## INFORMATION SHOWN
[Start of Attachment]

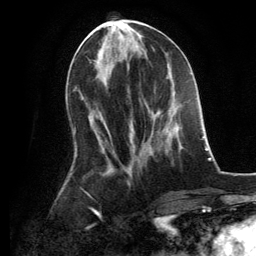
Breast MRI, one axial slice. Position 54 of 134 along the scan axis. Cropped to one breast. Dynamic contrast-enhanced series, time point 2 of 6 at this slice position (early post-contrast). 3 T. TE 2.8 ms, TR 7.3 ms. 1.2 mm slice thickness. 256 × 256 image matrix. Female patient.
Annotated regions visible in this slice (semi-automatically segmented with operator editing):
- enhancing-tissue mask used for the functional tumour volume (all voxels passing the contrast-enhancement thresholds inside the analysis volume; usually the tumour): bounding box [x1, y1, x2, y2] px = [150, 92, 176, 116]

[End of Attachment]

## TASK BRIEF
Reproduce the entire listing exactly, except for any pictures it contains.

## ANSWER TO THIS TASK
Breast MRI, one axial slice. Position 54 of 134 along the scan axis. Cropped to one breast. Dynamic contrast-enhanced series, time point 2 of 6 at this slice position (early post-contrast). 3 T. TE 2.8 ms, TR 7.3 ms. 1.2 mm slice thickness. 256 × 256 image matrix. Female patient.
Annotated regions visible in this slice (semi-automatically segmented with operator editing):
- enhancing-tissue mask used for the functional tumour volume (all voxels passing the contrast-enhancement thresholds inside the analysis volume; usually the tumour): bounding box [x1, y1, x2, y2] px = [150, 92, 176, 116]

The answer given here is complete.